10 Reasons Why AEW Is Still The KING Of Wrestling
1. Competition Is Not Exactly Fierce
WWE is still red-hot and generating business that is nothing short of outstanding, particularly given wider TV trends, but the Bloodline saga has declined in quality. The Usos fall-out felt unconvincing and desperate, the explanation was poorly acted, and without that story peaking, SmackDown isn't very good. Raw is better, but it's dragging, still has that synthetic and hackneyed WWE "feel", and it seems like Triple H has continued the Vince McMahon tradition of a flat autumn. WWE just isn't exciting week-to-week. The talent is amazing at the top - but how many TV matches do you truly remember?

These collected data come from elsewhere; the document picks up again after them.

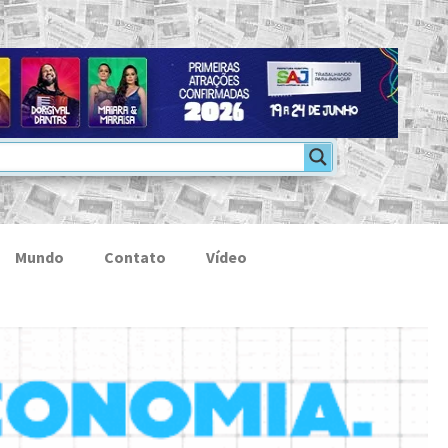
Mundo
Contato
Vídeo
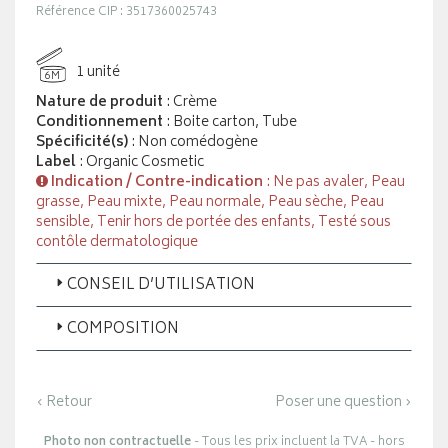
Référence CIP : 3517360025743
1 unité
6M
Nature de produit
: Crème
Conditionnement
: Boite carton, Tube
Spécificité(s)
: Non comédogène
Label
: Organic Cosmetic
Indication / Contre-indication
: Ne pas avaler, Peau
grasse, Peau mixte, Peau normale, Peau sèche, Peau
sensible, Tenir hors de portée des enfants, Testé sous
contôle dermatologique
CONSEIL D’UTILISATION
COMPOSITION
‹ Retour
Poser une question ›
Photo non contractuelle
- Tous les prix incluent la TVA - hors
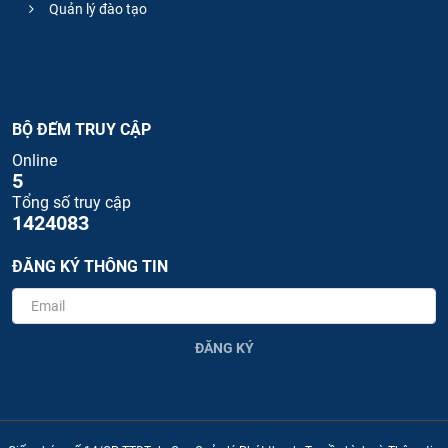
Quản lý đào tạo
BỘ ĐẾM TRUY CẬP
Online
5
Tổng số truy cập
1424083
ĐĂNG KÝ THÔNG TIN
ĐĂNG KÝ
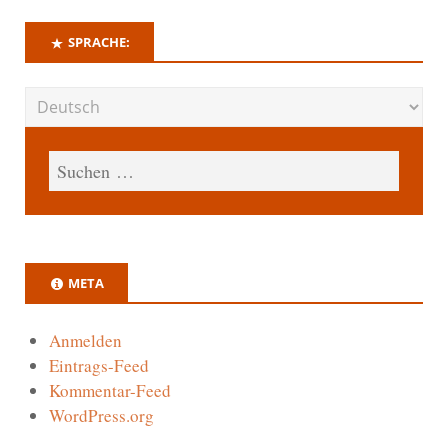
SPRACHE:
META
Anmelden
Eintrags-Feed
Kommentar-Feed
WordPress.org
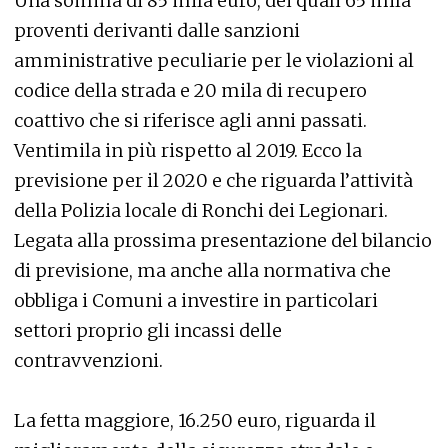
Una somma di 85 mila euro, dei quali 65 mila
proventi derivanti dalle sanzioni
amministrative peculiarie per le violazioni al
codice della strada e 20 mila di recupero
coattivo che si riferisce agli anni passati.
Ventimila in più rispetto al 2019. Ecco la
previsione per il 2020 e che riguarda l’attività
della Polizia locale di Ronchi dei Legionari.
Legata alla prossima presentazione del bilancio
di previsione, ma anche alla normativa che
obbliga i Comuni a investire in particolari
settori proprio gli incassi delle
contravvenzioni.
La fetta maggiore, 16.250 euro, riguarda il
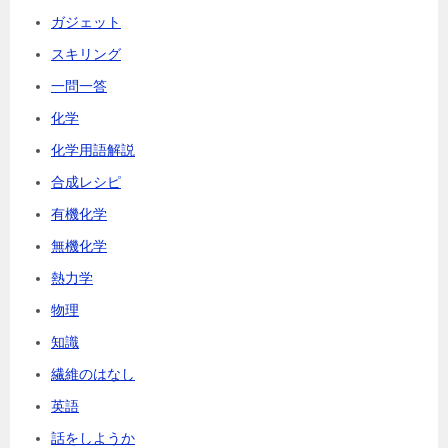
ガジェット
スキリング
一問一答
化学
化学用語解説
合成レシピ
有機化学
無機化学
熱力学
物理
知識
繊維のはなし
英語
話をしようか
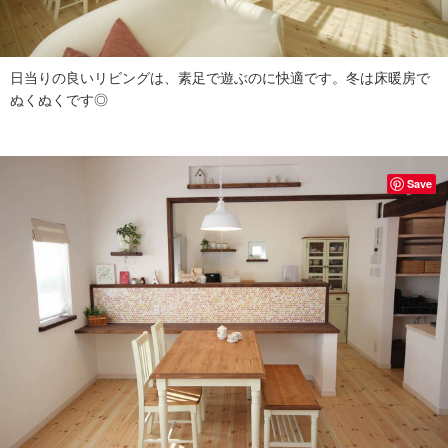
日当りの良いリビングは、素足で遊ぶのに快適です。冬は床暖房で
ぬくぬくです◎
Save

ROH is buyer's remorse defined. Impact Wrestling is good in spots but virtually irrelevant. There is no hot new unprecedented movement on the indie scene, which remains obsessed with workrate, just one of several USPs that AEW subsumed four years ago.
New Japan Pro Wrestling told its fans to invest in the future throughout the G1 Climax tournament this year, too many names only did OK, and after all that, they went with Tetsuya Naito. He's the top star, a living Hall of Famer, and he was amazing in his last two matches - but the big philosophical youth movement that has defined NJPW in 2023 didn't exactly work. At its core, the promotion is still an echo of better days.
Stardom has probably done the best job of servicing a united fanbase this year. The closest competition is a resurgent CMLL. But neither promotion peaks as highly as AEW.
Is AEW the king of wrestling by default?